Three insurers- Life Insurance Corporation of India (LIC), General Insurance Corporation of India (GIC) and New India Assurance Co.- have been recognised as Domestic Systemically Important Insurers (D-SIIs) for 2020-21.


Insurance Regulator and Development Authority of India (IRDAI).

What are D- SIIs?

D-SIIs refer to insurers of such size, market importance and domestic and global inter-connectedness whose distress or failure would cause a significant dislocation in the domestic financial system.

  • D-SIIs are perceived as insurers that are ‘too big or too important to fail’ (TBTF).
  • Therefore, the continued functioning of D-SIIs is critical for the uninterrupted availability of insurance services to the national economy.

How are they classified?

To identify such insurers and put them to enhanced monitoring mechanism, IRDAI has developed a methodology for identification and supervision of D-SIIs.

The parameters, as per the methodology, include:

  1. Size of operations in terms of total revenue, including premium underwritten and the value of assets under management.
  2. Global activities across more than one jurisdiction.

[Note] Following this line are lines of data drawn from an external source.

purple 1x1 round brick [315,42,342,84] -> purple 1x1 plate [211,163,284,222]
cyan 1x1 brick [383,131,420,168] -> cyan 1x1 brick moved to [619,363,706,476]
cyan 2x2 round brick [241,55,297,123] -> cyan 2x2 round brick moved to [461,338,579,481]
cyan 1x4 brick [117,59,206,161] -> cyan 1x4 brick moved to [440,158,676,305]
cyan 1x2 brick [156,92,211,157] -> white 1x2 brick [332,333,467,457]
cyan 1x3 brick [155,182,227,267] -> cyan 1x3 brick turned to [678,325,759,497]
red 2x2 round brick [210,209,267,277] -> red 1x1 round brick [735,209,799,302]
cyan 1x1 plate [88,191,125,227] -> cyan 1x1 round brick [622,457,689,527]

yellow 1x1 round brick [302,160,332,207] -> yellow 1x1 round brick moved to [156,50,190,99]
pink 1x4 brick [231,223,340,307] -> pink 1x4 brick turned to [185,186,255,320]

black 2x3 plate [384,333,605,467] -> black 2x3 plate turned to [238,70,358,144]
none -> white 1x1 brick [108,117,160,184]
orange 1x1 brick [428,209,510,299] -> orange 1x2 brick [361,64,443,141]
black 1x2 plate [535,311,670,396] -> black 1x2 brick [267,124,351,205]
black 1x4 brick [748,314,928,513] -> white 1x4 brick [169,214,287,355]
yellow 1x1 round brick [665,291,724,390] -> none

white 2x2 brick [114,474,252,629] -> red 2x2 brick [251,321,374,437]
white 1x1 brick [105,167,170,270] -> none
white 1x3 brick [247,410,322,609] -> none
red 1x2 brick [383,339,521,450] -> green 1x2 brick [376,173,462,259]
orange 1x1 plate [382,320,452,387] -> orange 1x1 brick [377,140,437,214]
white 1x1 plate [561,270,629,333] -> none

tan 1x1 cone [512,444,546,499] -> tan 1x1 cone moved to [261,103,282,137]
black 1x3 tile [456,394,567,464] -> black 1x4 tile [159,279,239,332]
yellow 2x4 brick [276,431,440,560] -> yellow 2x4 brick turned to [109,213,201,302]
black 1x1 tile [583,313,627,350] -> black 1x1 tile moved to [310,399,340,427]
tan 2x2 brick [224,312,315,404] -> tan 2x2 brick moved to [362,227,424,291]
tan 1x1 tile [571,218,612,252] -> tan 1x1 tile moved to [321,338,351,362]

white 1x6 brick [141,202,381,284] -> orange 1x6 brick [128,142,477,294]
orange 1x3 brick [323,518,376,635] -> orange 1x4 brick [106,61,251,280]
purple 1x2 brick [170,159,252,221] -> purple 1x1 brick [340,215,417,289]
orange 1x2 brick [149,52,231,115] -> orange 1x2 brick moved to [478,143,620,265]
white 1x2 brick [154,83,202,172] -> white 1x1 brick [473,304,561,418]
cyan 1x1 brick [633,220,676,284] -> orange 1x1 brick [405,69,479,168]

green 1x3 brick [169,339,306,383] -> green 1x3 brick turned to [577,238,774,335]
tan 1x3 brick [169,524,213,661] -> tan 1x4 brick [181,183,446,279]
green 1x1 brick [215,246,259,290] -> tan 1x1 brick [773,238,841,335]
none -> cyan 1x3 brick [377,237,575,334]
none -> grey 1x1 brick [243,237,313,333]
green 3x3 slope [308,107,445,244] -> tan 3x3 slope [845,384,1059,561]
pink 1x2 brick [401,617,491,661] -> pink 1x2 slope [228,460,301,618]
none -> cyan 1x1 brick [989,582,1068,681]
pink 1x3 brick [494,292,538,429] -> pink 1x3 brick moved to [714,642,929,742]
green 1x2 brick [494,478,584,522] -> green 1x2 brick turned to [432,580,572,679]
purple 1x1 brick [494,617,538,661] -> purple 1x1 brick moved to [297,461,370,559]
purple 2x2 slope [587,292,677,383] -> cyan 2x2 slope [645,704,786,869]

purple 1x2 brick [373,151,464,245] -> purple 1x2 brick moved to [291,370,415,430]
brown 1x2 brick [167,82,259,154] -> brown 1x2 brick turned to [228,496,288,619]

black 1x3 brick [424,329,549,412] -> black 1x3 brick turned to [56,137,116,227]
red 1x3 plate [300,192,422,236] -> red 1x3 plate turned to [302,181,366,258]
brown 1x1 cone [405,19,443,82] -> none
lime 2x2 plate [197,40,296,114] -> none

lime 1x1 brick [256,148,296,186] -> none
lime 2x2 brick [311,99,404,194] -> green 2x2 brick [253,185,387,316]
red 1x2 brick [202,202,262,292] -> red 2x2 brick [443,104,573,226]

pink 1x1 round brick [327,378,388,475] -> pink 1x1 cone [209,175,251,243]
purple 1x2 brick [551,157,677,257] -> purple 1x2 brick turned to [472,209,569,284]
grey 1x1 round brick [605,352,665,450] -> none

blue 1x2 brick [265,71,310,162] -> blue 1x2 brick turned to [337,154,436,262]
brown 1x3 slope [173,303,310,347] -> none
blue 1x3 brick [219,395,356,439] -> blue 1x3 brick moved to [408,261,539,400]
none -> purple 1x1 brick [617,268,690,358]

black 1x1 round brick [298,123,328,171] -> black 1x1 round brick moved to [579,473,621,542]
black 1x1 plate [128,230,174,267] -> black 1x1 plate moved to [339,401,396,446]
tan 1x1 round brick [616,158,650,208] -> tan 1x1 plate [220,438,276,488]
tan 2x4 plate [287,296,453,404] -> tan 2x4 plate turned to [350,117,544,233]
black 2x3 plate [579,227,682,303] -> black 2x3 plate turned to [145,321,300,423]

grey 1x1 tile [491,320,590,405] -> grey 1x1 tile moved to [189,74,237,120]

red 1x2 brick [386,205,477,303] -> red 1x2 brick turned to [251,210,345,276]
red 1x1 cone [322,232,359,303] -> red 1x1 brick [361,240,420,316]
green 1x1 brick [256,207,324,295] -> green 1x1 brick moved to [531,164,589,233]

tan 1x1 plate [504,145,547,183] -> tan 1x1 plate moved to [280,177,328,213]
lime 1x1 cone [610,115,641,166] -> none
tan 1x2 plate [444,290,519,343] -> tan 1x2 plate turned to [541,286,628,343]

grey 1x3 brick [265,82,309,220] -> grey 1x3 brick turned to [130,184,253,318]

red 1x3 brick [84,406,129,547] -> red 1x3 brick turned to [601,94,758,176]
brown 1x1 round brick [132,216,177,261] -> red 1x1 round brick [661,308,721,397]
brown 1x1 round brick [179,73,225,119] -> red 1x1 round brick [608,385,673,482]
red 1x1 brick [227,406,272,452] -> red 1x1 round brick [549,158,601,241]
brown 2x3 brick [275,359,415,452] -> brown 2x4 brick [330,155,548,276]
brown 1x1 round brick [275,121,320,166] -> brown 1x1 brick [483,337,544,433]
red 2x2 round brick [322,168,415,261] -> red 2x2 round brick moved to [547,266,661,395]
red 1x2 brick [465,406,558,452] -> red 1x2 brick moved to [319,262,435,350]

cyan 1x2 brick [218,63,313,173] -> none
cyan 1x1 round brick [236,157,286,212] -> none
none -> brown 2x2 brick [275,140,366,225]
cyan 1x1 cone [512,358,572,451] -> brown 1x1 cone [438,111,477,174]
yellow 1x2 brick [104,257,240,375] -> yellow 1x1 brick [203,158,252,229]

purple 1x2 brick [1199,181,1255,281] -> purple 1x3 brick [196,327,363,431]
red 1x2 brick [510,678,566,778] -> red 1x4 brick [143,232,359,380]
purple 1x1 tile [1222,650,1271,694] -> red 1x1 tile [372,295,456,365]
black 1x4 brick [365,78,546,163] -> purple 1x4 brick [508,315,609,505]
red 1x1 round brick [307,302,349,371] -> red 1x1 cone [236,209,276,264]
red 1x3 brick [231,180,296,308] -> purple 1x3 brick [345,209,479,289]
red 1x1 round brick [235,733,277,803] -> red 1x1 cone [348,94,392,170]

  • The three insurers will now be subjected to enhanced regulatory supervision.
  • They have also been asked to raise the level of corporate governance, identify all relevant risks and promote a sound risk management culture.


Prelims Link:

  1. About D-SIIs.
  2. Who can declare them?
  3. Implications.
  4. Recent additions.
  5. Functions of IRDAI.

Mains Link:

What are Domestic Systemically Important Insurers (D-SIIs)? Why are they considered too big or too important to fail’ (TBTF).